On Sunday, bullet holes still pockmarked the outside and inside of the expansive school, and shattered glass littered the floors.

Mahdi al-Mashi, a 30-year-old alumnus, wonders why people who call themselves revolutionaries would take out their vengeance on public property like a school.

"Many of us silently joined the February 17 revolution from the beginning but we were held hostage by the threats of the Gadhafi regime and his power," al-Mashi said. "Why do we have to pay for it in this savage way?"

Suleiman Saleh, who is from the nearby town of Mizdah, said revolutionary fighters forced his family out of their house and rifled through their belongings, accusing them of being traitors and hiding weapons.

"My mother and wife were still in the house when they barged in, and they didn't find anything because we don't have any weapons," Saleh said, speaking over the phone from his family's home.

Associated Press journalists were not allowed to enter Mizdah on Sunday by revolutionaries guarding the checkpoint into the town of some 20,000 people.

"Al-Meshashya are opponents of the new government and the revolution. They are trouble, keep away from them," said Adel Khalifa, 34, manning a checkpoint.

Saleh provided a video recording of his home, showing walls pockmarked with bullet holes and covered with anti-Gadhafi slogans. The kitchen and bathroom were destroyed -- ceramic strewn across the floor.

Two other houses were burned down in Mizdah, according to Saleh.

"We are not used to this treatment from the revolutionaries, and don't expect it," said al-Mashi, another villager.

He said he was worried that the tribes would take matters into their own hands and start attacking each other with weapons, deepening the rifts between them.

Abdullah al-Matoug, the deputy head of the local military council, said authorities were in the process of collecting all the weapons from people in the villages but that it was going to take a while to persuade people to hand them over.

"We are still new and don't have enough resources to fend off attacks like the ones here," said al-Matoug.
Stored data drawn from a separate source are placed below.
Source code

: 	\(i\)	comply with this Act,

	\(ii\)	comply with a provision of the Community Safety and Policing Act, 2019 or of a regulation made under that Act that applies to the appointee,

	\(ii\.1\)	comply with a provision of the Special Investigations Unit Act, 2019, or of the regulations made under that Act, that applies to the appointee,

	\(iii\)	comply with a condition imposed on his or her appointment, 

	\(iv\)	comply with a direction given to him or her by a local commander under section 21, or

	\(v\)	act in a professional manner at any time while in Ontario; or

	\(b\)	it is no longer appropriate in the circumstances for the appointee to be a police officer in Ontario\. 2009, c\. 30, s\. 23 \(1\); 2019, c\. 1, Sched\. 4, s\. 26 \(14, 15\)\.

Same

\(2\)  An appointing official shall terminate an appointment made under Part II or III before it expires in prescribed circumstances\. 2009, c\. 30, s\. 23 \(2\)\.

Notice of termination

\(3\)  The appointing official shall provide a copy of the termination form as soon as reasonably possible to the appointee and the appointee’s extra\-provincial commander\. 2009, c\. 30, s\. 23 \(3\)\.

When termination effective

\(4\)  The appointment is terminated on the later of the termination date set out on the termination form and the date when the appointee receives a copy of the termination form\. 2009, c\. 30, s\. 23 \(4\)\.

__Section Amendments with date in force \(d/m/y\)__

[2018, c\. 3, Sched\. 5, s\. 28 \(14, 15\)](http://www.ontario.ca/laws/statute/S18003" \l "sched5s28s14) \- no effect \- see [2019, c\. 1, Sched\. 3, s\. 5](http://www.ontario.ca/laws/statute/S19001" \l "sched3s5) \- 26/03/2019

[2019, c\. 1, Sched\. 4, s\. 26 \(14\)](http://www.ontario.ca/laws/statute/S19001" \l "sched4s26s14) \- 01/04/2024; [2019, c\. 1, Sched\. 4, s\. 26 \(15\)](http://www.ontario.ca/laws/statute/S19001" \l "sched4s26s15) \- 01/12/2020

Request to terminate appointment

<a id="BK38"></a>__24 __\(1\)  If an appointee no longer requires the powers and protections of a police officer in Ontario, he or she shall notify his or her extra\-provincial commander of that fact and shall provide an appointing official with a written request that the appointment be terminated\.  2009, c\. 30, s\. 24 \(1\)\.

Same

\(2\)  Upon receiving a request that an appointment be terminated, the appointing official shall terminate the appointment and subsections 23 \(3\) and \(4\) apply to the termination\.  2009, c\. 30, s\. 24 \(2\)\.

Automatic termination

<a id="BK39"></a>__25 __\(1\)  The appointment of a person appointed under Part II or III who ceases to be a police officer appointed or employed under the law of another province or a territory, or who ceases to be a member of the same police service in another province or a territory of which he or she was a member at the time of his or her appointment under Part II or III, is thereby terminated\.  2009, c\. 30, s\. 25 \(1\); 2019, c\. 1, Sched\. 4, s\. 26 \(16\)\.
He sat in a cramped office of an old police station in al-Shegaiga, more than a dozen automatic weapons in a pile behind him.

Outside the makeshift council office where children hung the new Libyan flag and spray-painted the word "Free Libya" on the outside, a man said he expected a new civil war to break out between the tribes.

"These revolutionaries are now operating like a bunch of armed gangs," he shouted. "There is no order, no law, and the NTC is doing nothing to help -- a new civil war will start again."

The man, who refused to give his name, was silenced by his friends. An AP reporter was asked to ignore his comments.